The Philadelphia 76ers realize it's probably too late to make any sort of realistic playoff push, but a quick glance at their schedule shows they'll have some great opportunities for wins over the next week.

That far-from-intimidating stretch begins with Friday night's visit to Cleveland, where the Cavaliers are still trying to figure out how they blew a late 10-point lead en route to their sixth straight loss.

Philadelphia has the NBA's fourth-worst record (18-37) since the beginning of December, with only a 10-6 start keeping its extremely slim playoff hopes alive. The 76ers (28-43) are seven games behind eighth-place Milwaukee with 11 to play.

That deficit could have been even greater had Philadelphia not responded after blowing all of an 18-point second quarter lead to the Bucks on Wednesday. The 76ers found themselves trailing 87-83 with 8:42 left, but scored the next 15 points en route to a 100-92 win.

"It's a great feeling," Thaddeus Young told the league's official website after scoring 14 points. "We were locked in and communicating. We're focused on winning."

Young was one of six 76ers to score at least 13, with Spencer Hawes' 15-point, 17-rebound performance the key to Philadelphia's 60-46 edge in the paint. Hawes has averaged 15.8 points,10.9 boards, 4.4 assists and 2.6 blocks in his last nine games.

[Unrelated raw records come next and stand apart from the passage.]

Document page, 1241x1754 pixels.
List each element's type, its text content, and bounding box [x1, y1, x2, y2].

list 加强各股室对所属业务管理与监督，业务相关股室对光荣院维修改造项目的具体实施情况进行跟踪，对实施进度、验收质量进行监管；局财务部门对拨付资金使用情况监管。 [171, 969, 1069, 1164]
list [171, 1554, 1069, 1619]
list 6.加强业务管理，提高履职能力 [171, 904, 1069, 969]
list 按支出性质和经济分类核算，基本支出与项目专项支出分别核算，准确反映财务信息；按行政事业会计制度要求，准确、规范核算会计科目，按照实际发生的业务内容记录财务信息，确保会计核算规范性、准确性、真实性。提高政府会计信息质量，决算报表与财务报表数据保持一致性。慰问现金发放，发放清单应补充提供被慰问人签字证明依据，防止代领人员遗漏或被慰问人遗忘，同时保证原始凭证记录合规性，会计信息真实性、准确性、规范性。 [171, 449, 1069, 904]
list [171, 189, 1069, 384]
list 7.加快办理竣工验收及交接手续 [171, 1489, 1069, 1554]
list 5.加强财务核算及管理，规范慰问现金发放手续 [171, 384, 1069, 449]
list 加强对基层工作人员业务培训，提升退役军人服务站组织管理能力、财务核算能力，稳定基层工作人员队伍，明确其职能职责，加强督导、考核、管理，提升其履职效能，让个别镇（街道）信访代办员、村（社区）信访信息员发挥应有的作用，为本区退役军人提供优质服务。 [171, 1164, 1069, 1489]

Hawes believes there's plenty to be gained in the season's final three weeks -- even if a playoff spot is essentially out of the question. There certainly seem to be some good chances to put together a winning streak in the next week, with two games against league-worst Charlotte up after slumping Cleveland.

"This season's been tough," Hawes said. "Going forward, we have a lot of pride. It's not just about next season, it's about finishing this season the right way."

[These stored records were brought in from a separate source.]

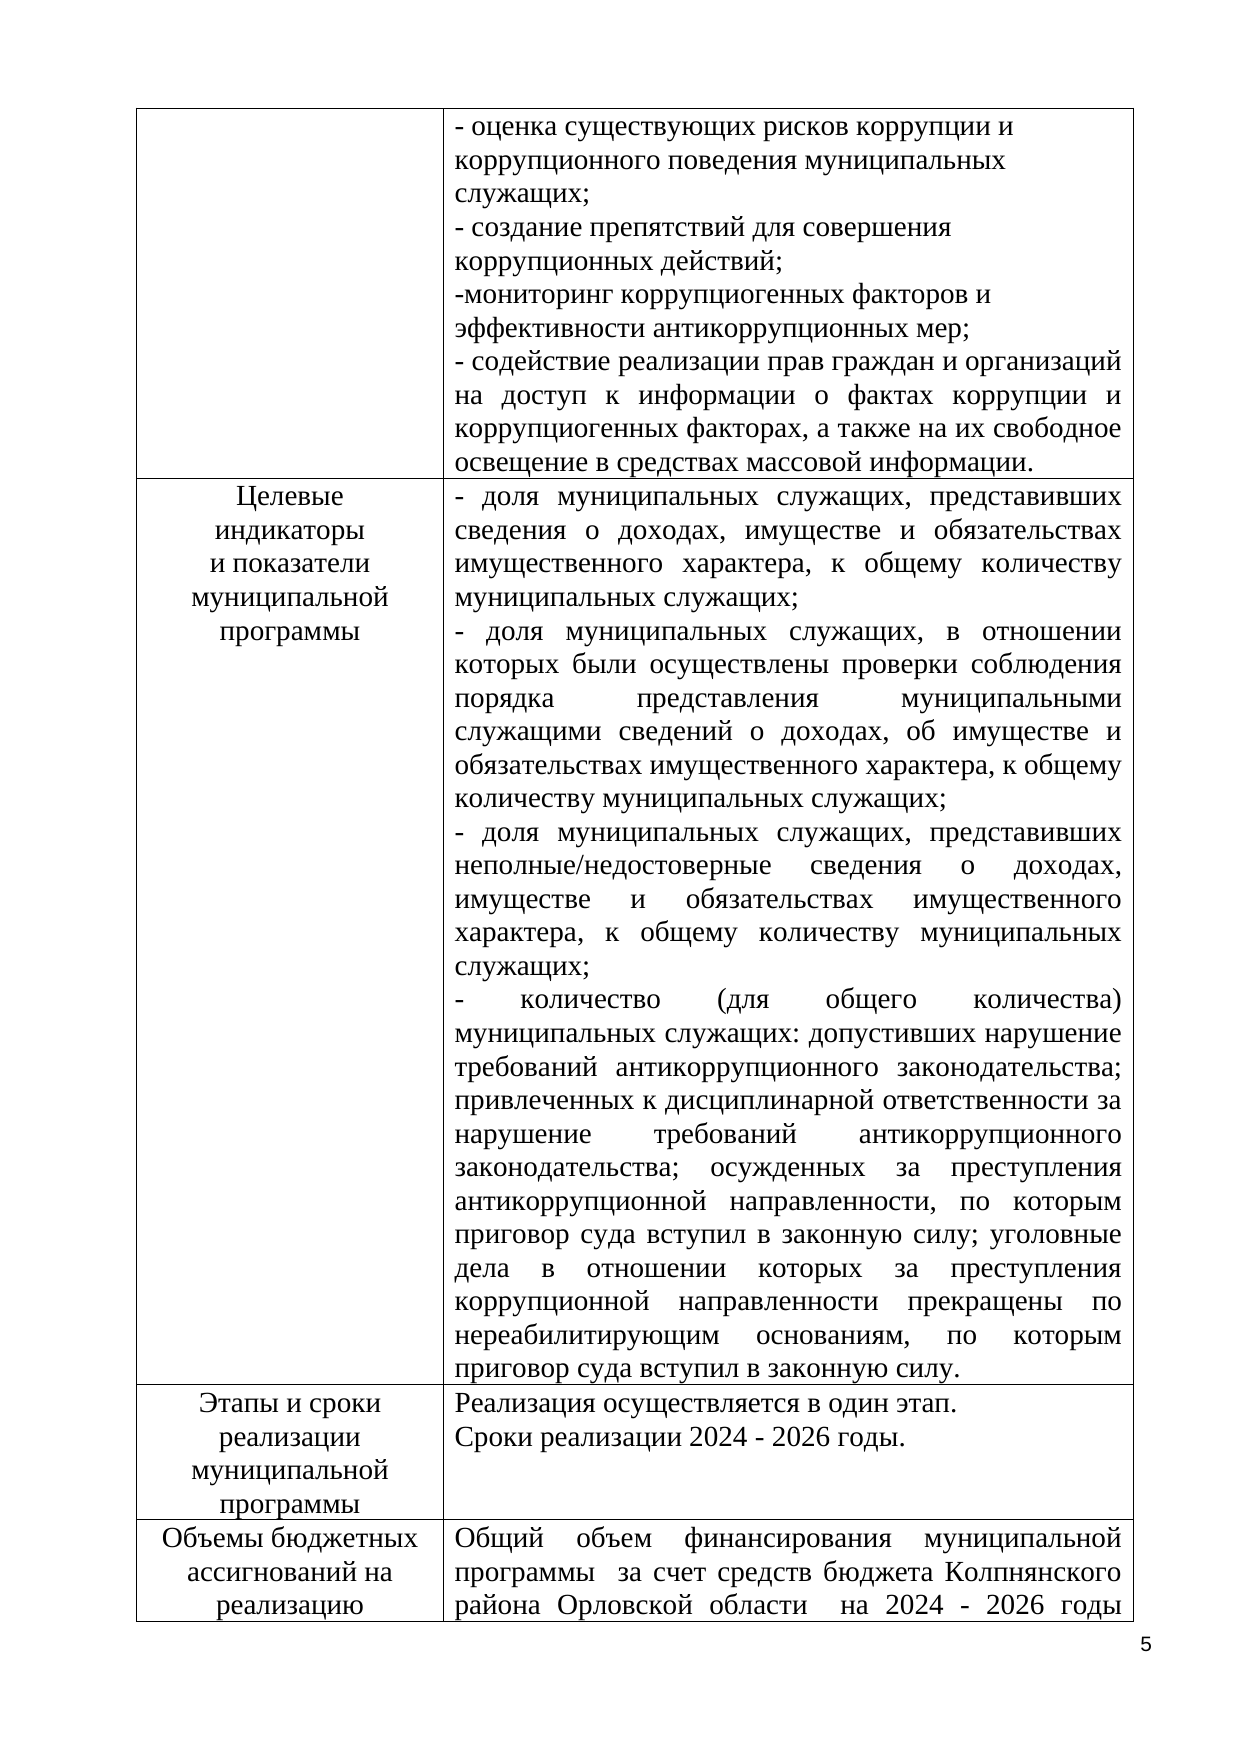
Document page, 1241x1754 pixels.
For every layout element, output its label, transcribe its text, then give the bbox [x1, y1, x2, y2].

table_cell Реализация осуществляется в один этап. Сроки реализации 2024 - 2026 годы. [444, 1385, 1133, 1519]
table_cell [444, 109, 1133, 477]
table_cell - доля муниципальных служащих, представивших сведения о доходах, имуществе и обязательствах имущественного характера, к общему количеству муниципальных служащих; - доля муниципальных служащих, в отношении которых были осуществлены проверки соблюдения порядка представления муниципальными служащими сведений о доходах, об имуществе и обязательствах имущественного характера, к общему количеству муниципальных служащих; - доля муниципальных служащих, представивших неполные/недостоверные сведения о доходах, имуществе и обязательствах имущественного характера, к общему количеству муниципальных служащих; - количество (для общего количества) муниципальных служащих: допустивших нарушение требований антикоррупционного законодательства; привлеченных к дисциплинарной ответственности за нарушение требований антикоррупционного законодательства; осужденных за преступления антикоррупционной направленности, по которым приговор суда вступил в законную силу; уголовные дела в отношении которых за преступления коррупционной направленности прекращены по нереабилитирующим основаниям, по которым приговор суда вступил в законную силу. [444, 479, 1133, 1384]
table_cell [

That's what the injury-depleted Cavaliers (22-48) are trying to do as well, though they were hardly in an optimistic mood after Wednesday's 93-92 loss to Boston. Cleveland led 88-78 with just over five minutes remaining before a collapse that ended with Jeff Green's game-winning layup as time expired.

"We were looking at the clock, playing not to lose the game instead of to win the game," coach Byron Scott said. "You have to look to win. You can't hope the clock runs out and that's what we kind of did."

Scott's team, which is missing Kyrie Irving, Dion Waiters and Anderson Varejao, has fallen apart coming out of the locker room after halftime all month. Cleveland has outscored its opponents by an average of 0.6 points during the opening 24 minutes in its 12 games in March, but has a minus-9.5 differential after the break.

Hawes and Young might be able to have their way in the paint against a Cavaliers team that actually had Luke Walton logging late minutes at center on Wednesday. Opponents have outscored Cleveland by an average of 7.8 points in the paint this month.

The Cavs held a 103-80 rebounding edge in splitting two November meetings -- both teams won at home -- but Varejao was healthy then.

Cleveland might also want to figure out a way to limit Evan Turner's impact. The third-year forward has averaged 15.5 points, 8.0 rebounds and 8.0 assists in the season series.